Application Master machine affinity/preference settings?

Hi!

We've been using Hadoop MapReduce and Spark on YARN on AWS Elastic
MapReduce (EMR). EMR has a concept of Core versus Task nodes, where Core
nodes participate in HDFS but Task nodes don't and their number can be more
easily scaled up or down based on load.

Most applications we run are batch and can tolerate machines going away
well, but some of them are ad hoc interactive Spark sessions. Spark seems
to handle executors (workers) going away okay, but if the main Application
Master for that user's session goes away, they lose state.

Is there a mechanism in YARN such that we could prioritize launching
Application Masters on the Core machine pool in a cluster when resources
are available?

I know there are scheduling queues that we could use to segregate isolate
entire applications -- such as batch versus interactive ones -- but I'm not
sure if there's a way to ensure just the AM of a given application is
prioritized to be on a specific set of machines.

Thanks!

- Everett

Re: Application Master machine affinity/preference settings?

Posted by Naganarasimha Garla <na...@apache.org>.

Hi Everett Anderson,
     I can think of doing it in 2 ways,
1. Create a labels for CoreMachine pool (as Exclusive or non exclusive
partition) and submit the AM request with CoreMachine label expression. In
this way AM's are submitted in the Coremachine pool itself. refer
http://hadoop.apache.org/docs/current/hadoop-yarn/hadoop-yarn-site/NodeLabel.html
2. After YARN-6050, if you are aware of the nodes which are CoreMachine,
then you can submit AM with multiple ResourceRequest with each
having ResourceName pointing to different nodes.

Regards,
+ Naga


On Thu, Jun 15, 2017 at 9:17 PM, Everett Anderson <ev...@nuna.com.invalid>
wrote:

> Hi!
>
> We've been using Hadoop MapReduce and Spark on YARN on AWS Elastic
> MapReduce (EMR). EMR has a concept of Core versus Task nodes, where Core
> nodes participate in HDFS but Task nodes don't and their number can be more
> easily scaled up or down based on load.
>
> Most applications we run are batch and can tolerate machines going away
> well, but some of them are ad hoc interactive Spark sessions.

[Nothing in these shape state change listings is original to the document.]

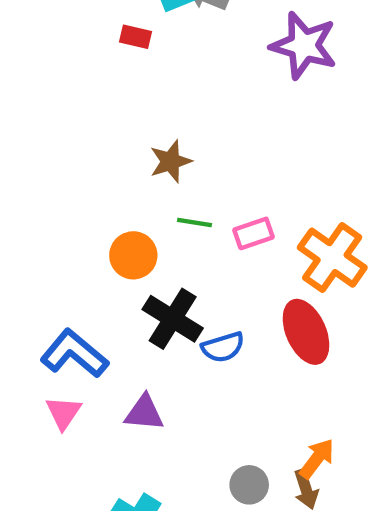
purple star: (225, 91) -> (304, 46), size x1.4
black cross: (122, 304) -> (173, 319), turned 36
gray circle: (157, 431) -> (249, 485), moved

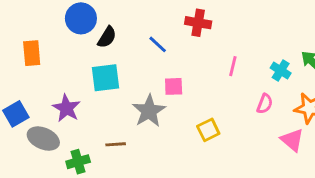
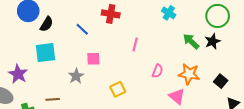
cyan cross: (281, 70) -> (169, 13), moved
gray star: (149, 111) -> (76, 76), size x0.7

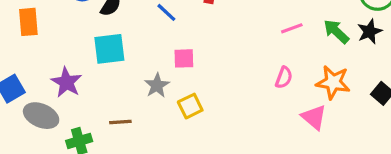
pink line: (135, 44) -> (292, 28), moved, turned 56
yellow square: (118, 89) -> (190, 106), moved

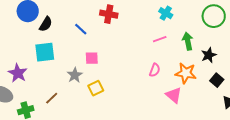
green arrow: (336, 31) -> (188, 41), turned 36
black star: (370, 31) -> (209, 55), moved
brown line: (120, 122) -> (52, 98), turned -40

Spark seems
> to handle executors (workers) going away okay, but if the main Application
> Master for that user's session goes away, they lose state.
>
> Is there a mechanism in YARN such that we could prioritize launching
> Application Masters on the Core machine pool in a cluster when resources
> are available?
>
> I know there are scheduling queues that we could use to segregate isolate
> entire applications -- such as batch versus interactive ones -- but I'm not
> sure if there's a way to ensure just the AM of a given application is
> prioritized to be on a specific set of machines.
>
> Thanks!
>
> - Everett
>
>